Sinedd ducked, only to be tackled by Rocket who had a fistful of little footballs and was intent on getting them into Sinedd’s hair as well. The two of them struggled on the floor, Sinedd trying to keep Rocket’s hands away from his hair, Rocket trying to push the footballs into Sinedd – and then they rolled into a leg of the table and knocked it down on top of them.
There was a loud crash, a sensation of brief but intense pain accompanied by disorientation, and then Sinedd and Rocket had to flail their way out of a tablecloth, covered in food, and push the table off themselves.
“Are any of the bugs on me?!” Sinedd asked Rocket frantically as soon as they were free. He’d seen what the Mrikat babies could do. He wasn’t about to get eaten by them. He looked himself up and down, trying to make sure that none of them were hidden inside the mess of food that was splattered all over him.
Rocket wiped a hand over his face, trying to get rid of the Technoid oil that had gone straight for his hair. “No--” He couldn’t quite see properly, but another wipe to his eyes with a clean corner of the tablecloth took care of that. “No.”
“Good.” Sinedd turned around, and looked Rocket over, then grabbed him by the shoulder to turn him and check his back. There weren’t any Mrikat babies on Rocket either, but Sinedd pinched him anyway. “Got one.”
“Thanks.” It might’ve occurred to Rocket to doubt that statement but just then, a banging came at the door, followed by the sound of Artegor yelling, “SINEDD! WHAT ARE YOU DOING IN THERE?! IS AARCH KIDNAPPING YOU?”
Sinedd froze for a moment, then shoved Rocket in the direction of the beds, “Quick! Under the bed!”
Dropping to his hands and knees, Rocket wriggled under the bed, sticky clothes adhering to him uncomfortably as he did so and leaving a very obvious trail that led to the bed he hid under. Sinedd bolted for the door and opened it, hair matted with blue wet glitter and face decorated with tiny footballs like strange pimples. Despite that, he still tried to act innocent, “Nothing happened! I just had a nightmare.”
Artegor stared at his star striker, some of the strength of his glare lost thanks to the thickness of his sunglasses. “And that left you covered in food?”
“I left some food by the bed in case I got hungry in the night. Then I fell out of bed. Then I tried to stand up and crashed into the table.” The fact that Sinedd could say all of that with a straight face was a testament to how much practice he’d had lying.
Artegor peered at Sinedd suspiciously behind the sunglasses for a few moments, but when Sinedd didn’t show any sign of breaking, he seemed to accept it. “Very well. But be on the lookout. Aarch’ll do anything to see us defeated! And take you back.”

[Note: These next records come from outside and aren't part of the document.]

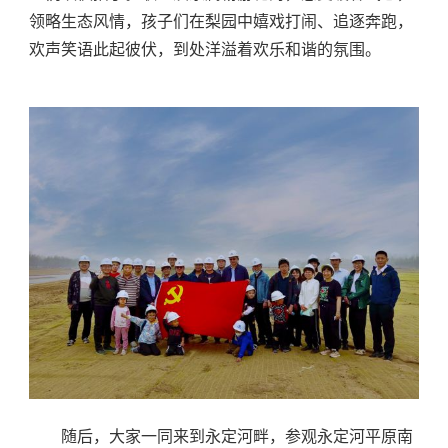
领略生态风情，孩子们在梨园中嬉戏打闹、追逐奔跑，
欢声笑语此起彼伏，到处洋溢着欢乐和谐的氛围。
随后，大家一同来到永定河畔，参观永定河平原南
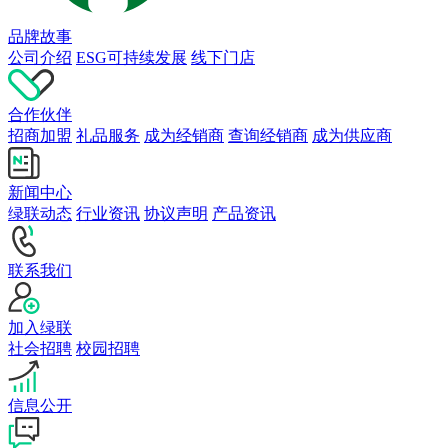
品牌故事
公司介绍
ESG可持续发展
线下门店
合作伙伴
招商加盟
礼品服务
成为经销商
查询经销商
成为供应商
新闻中心
绿联动态
行业资讯
协议声明
产品资讯
联系我们
加入绿联
社会招聘
校园招聘
信息公开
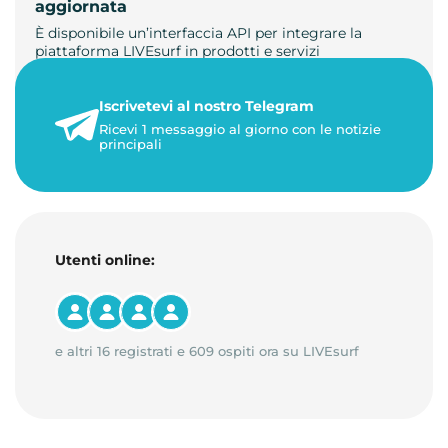
aggiornata
È disponibile un’interfaccia API per integrare la
piattaforma LIVEsurf in prodotti e servizi
personalizzati. Gestisci di…
Iscrivetevi al nostro Telegram
23 maggio 2026
Ricevi 1 messaggio al giorno con le notizie
1 minuto di lettura
principali
Utenti online:
e altri 16 registrati e 609 ospiti ora su LIVEsurf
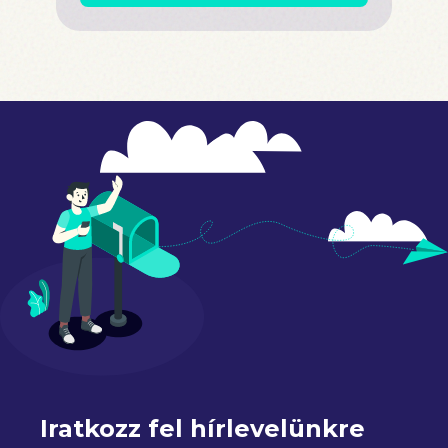
Iratkozz fel hírlevelünkre 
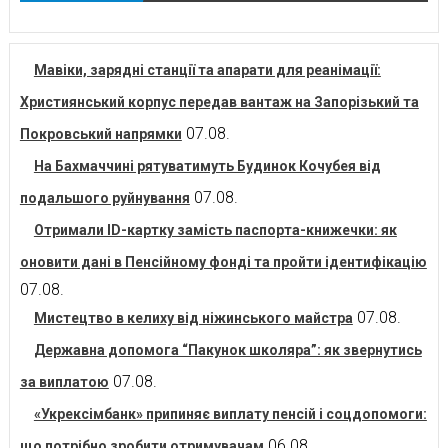
Мавіки, зарядні станції та апарати для реанімації:
Християнський корпус передав вантаж на Запорізький та
07.08.
Покровський напрямки
На Бахмаччині рятуватимуть Будинок Кочубея від
07.08.
подальшого руйнування
Отримали ID-картку замість паспорта-книжечки: як
оновити дані в Пенсійному фонді та пройти ідентифікацію
07.08.
07.08.
Мистецтво в келиху від ніжинського майстра
Державна допомога “Пакунок школяра”: як звернутись
07.08.
за виплатою
«Укрексімбанк» припиняє виплату пенсій і соцдопомоги:
06.08.
що потрібно зробити отримувачам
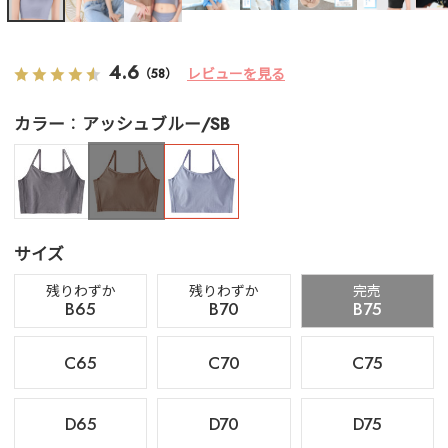
4.6
レビューを見る
（58）
カラー
アッシュブルー/SB
サイズ
残りわずか
残りわずか
完売
B65
B70
B75
C65
C70
C75
D65
D70
D75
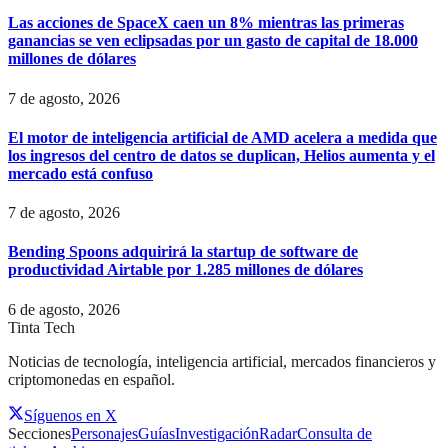
Las acciones de SpaceX caen un 8% mientras las primeras
ganancias se ven eclipsadas por un gasto de capital de 18.000
millones de dólares
7 de agosto, 2026
El motor de inteligencia artificial de AMD acelera a medida que
los ingresos del centro de datos se duplican, Helios aumenta y el
mercado está confuso
7 de agosto, 2026
Bending Spoons adquirirá la startup de software de
productividad Airtable por 1.285 millones de dólares
6 de agosto, 2026
Tinta Tech
Noticias de tecnología, inteligencia artificial, mercados financieros y
criptomonedas en español.
Síguenos en X
Secciones
Personajes
Guías
Investigación
Radar
Consulta de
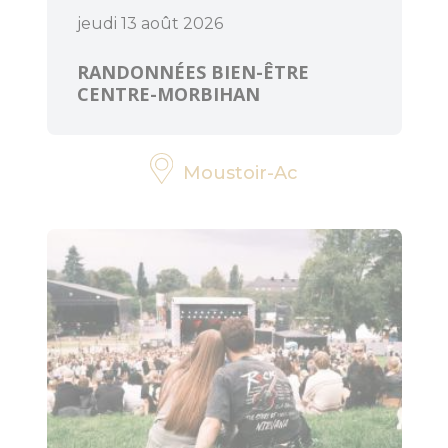
jeudi 13 août 2026
RANDONNÉES BIEN-ÊTRE
CENTRE-MORBIHAN
Moustoir-Ac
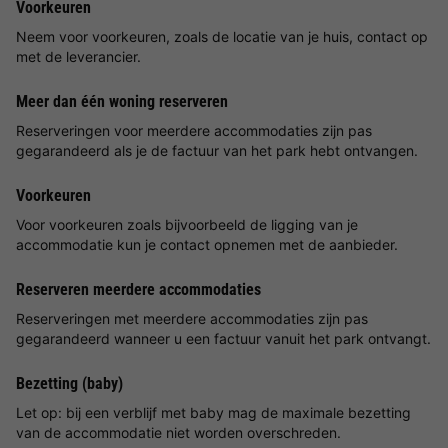
Voorkeuren
Neem voor voorkeuren, zoals de locatie van je huis, contact op
met de leverancier.
Meer dan één woning reserveren
Reserveringen voor meerdere accommodaties zijn pas
gegarandeerd als je de factuur van het park hebt ontvangen.
Voorkeuren
Voor voorkeuren zoals bijvoorbeeld de ligging van je
accommodatie kun je contact opnemen met de aanbieder.
Reserveren meerdere accommodaties
Reserveringen met meerdere accommodaties zijn pas
gegarandeerd wanneer u een factuur vanuit het park ontvangt.
Bezetting (baby)
Let op: bij een verblijf met baby mag de maximale bezetting
van de accommodatie niet worden overschreden.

“Yes, sir.” Sinedd answered, closing the door in Artegor’s face. He waited until the sound of footsteps died away, then beckoned for Rocket to come out from under the bed.
Rocket’s expression was frankly incredulous, even as he tried to use a napkin to soak up the oil from his hair, “He thinks Aarch’ll try to kidnap you?”

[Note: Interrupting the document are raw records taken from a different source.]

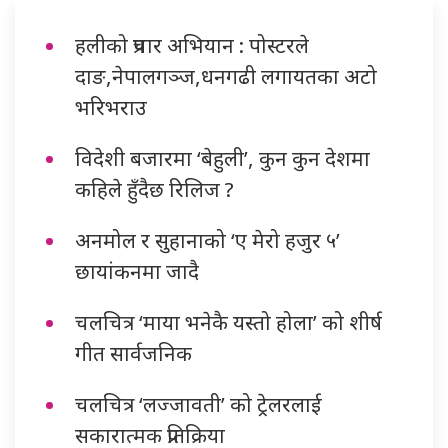
हलीको प्रचार अभियान : पोस्टरले
दाङ,नेपालगञ्ज,धनगढी लगायतका अटो
भरिभराउ
विदेशी बजारमा ‘बेहुली’, कुन कुन देशमा
कहिले हुँदैछ रिलिज ?
अनमोल र सुहानाको ‘ए मेरो हजुर ५’
छायांकनमा जादै
चलचित्र ‘माया भनेकै यस्तो होला’ को शीर्ष
गीत सार्वजनिक
चलचित्र ‘लज्जावती’ को ट्रेलरलाई
सकारात्मक प्रतिक्रिया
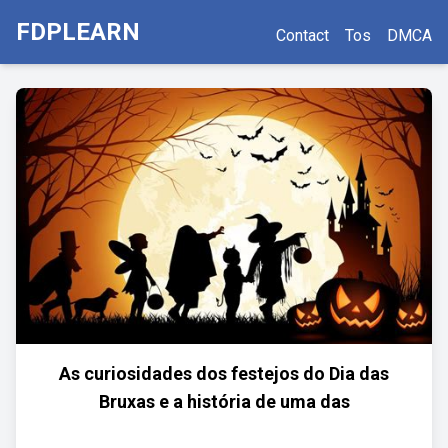
FDPLEARN
Contact
Tos
DMCA
As curiosidades dos festejos do Dia das
Bruxas e a história de uma das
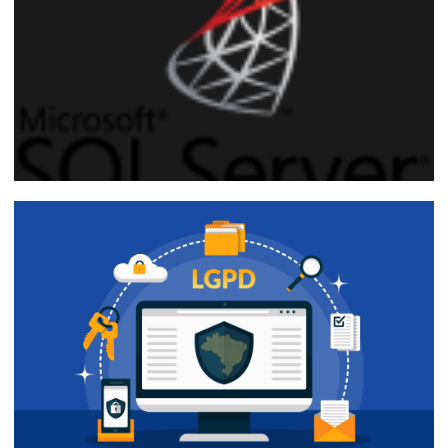
20 de outubro de 2018
12 min de leitura
Parte 3 de 5
SQL Server 2016 - Mascaramento de
dados com o Dynamic Data Masking
(DDM)
03 de janeiro de 2018
10 min de leitura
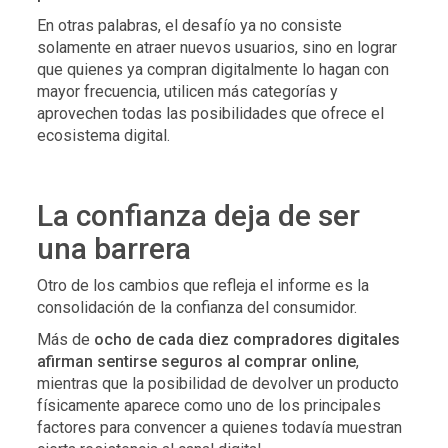
En otras palabras, el desafío ya no consiste
solamente en atraer nuevos usuarios, sino en lograr
que quienes ya compran digitalmente lo hagan con
mayor frecuencia, utilicen más categorías y
aprovechen todas las posibilidades que ofrece el
ecosistema digital.
La confianza deja de ser
una barrera
Otro de los cambios que refleja el informe es la
consolidación de la confianza del consumidor.
Más de
ocho de cada diez compradores digitales
afirman sentirse seguros al comprar online
,
mientras que la posibilidad de devolver un producto
físicamente aparece como uno de los principales
factores para convencer a quienes todavía muestran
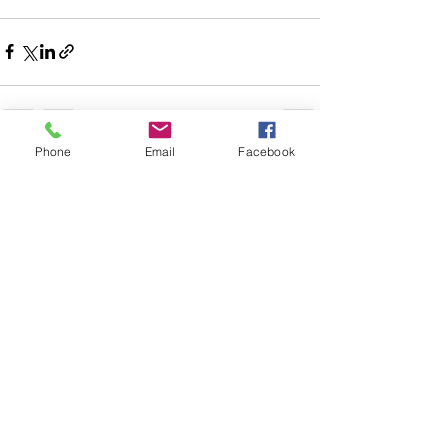
Phone
Email
Facebook
Voir tout
Posts récents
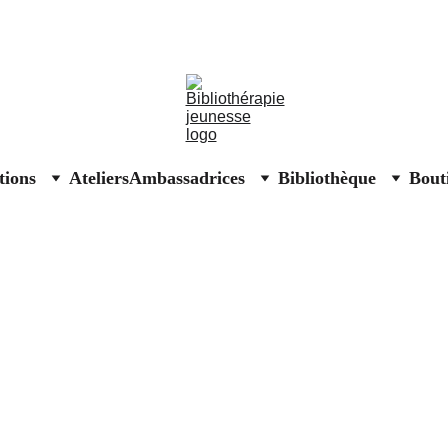
Affiches solidaires Secours populaire
ions
Ateliers
Ambassadrices
Bibliothèque
Bout
SELI 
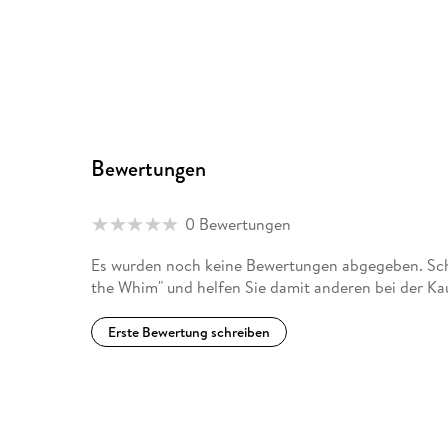
Bewertungen
0 Bewertungen
Es wurden noch keine Bewertungen abgegeben. Schr
the Whim" und helfen Sie damit anderen bei der Ka
Erste Bewertung schreiben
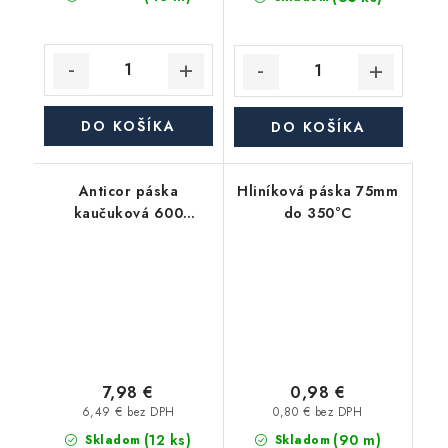
DO KOŠÍKA
DO KOŠÍKA
Anticor páska
Hliníková páska 75mm
kaučuková 600
do 350°C
Premium 3mm, 50mm,
15m, čierna
7,98 €
0,98 €
6,49 € bez DPH
0,80 € bez DPH
(12 ks)
(90 m)
Skladom
Skladom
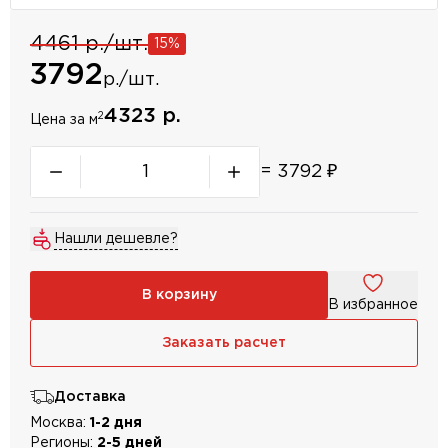
4461 р./шт.
15%
3792
р./шт.
4323 р.
2
Цена за м
=
3792
₽
Нашли дешевле?
В корзину
В избранное
Заказать расчет
Доставка
Москва:
1-2 дня
Регионы:
2-5 дней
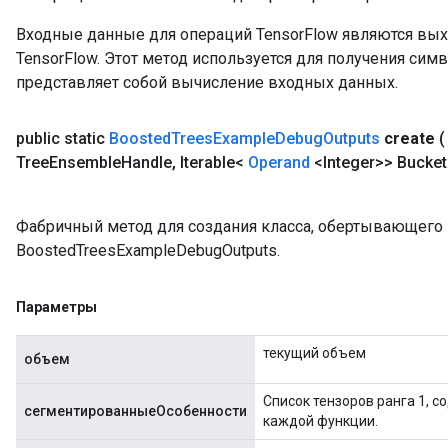
Входные данные для операций TensorFlow являются вы
TensorFlow. Этот метод используется для получения сим
представляет собой вычисление входных данных.
public static
Boosted
Trees
Example
Debug
Outputs
create
Tree
Ensemble
Handle
,
Iterable<
Operand
<Integer>> Bucket
Фабричный метод для создания класса, обертывающег
BoostedTreesExampleDebugOutputs.
Параметры
текущий объем
объем
Список тензоров ранга 1, 
сегментированныеОсобенности
каждой функции.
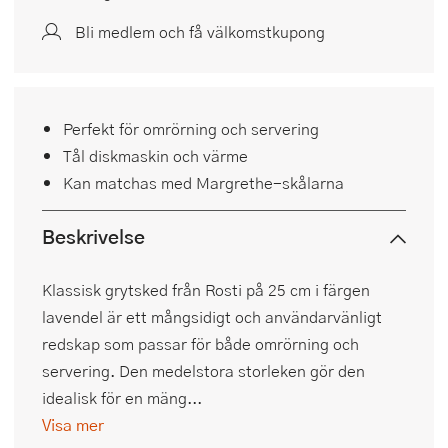
Bli medlem och få välkomstkupong
Perfekt för omrörning och servering
Tål diskmaskin och värme
Kan matchas med Margrethe-skålarna
Beskrivelse
Klassisk grytsked från Rosti på 25 cm i färgen
lavendel är ett mångsidigt och användarvänligt
redskap som passar för både omrörning och
servering. Den medelstora storleken gör den
idealisk för en mäng...
Visa mer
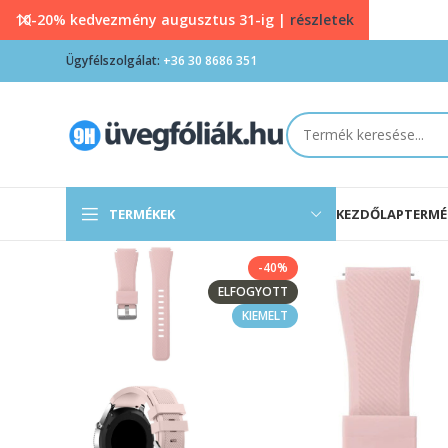
10-20% kedvezmény augusztus 31-ig |
részletek
Ügyfélszolgálat:
+36 30 8686 351
TERMÉKEK
KEZDŐLAP
TERMÉ
-40%
ELFOGYOTT
KIEMELT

The disbelief in his voice was hardly flattering.
“The man wears sunglasses in the middle of the night.” Sinedd pointed out, “He’s not exactly sane.”
Rocket had to admit that Sinedd had a point, even if he wasn’t sure that Sinedd should be talking about his coach like that. “You said he never came up here.”
“Well, I’d never overtoppled a table before! So I guess he never comes up here unless property destruction is involved.” Sinedd shot back, scratching at his cheeks to peel off the little footballs.
Then he froze and looked around, “Wait. Where’d the mouse go?”
Rocket couldn’t see it either.
And he remembered Sinedd saying that its bite was poisonous to all non-Xenons.
Clearly, neither of them were going to get much sleep tonight.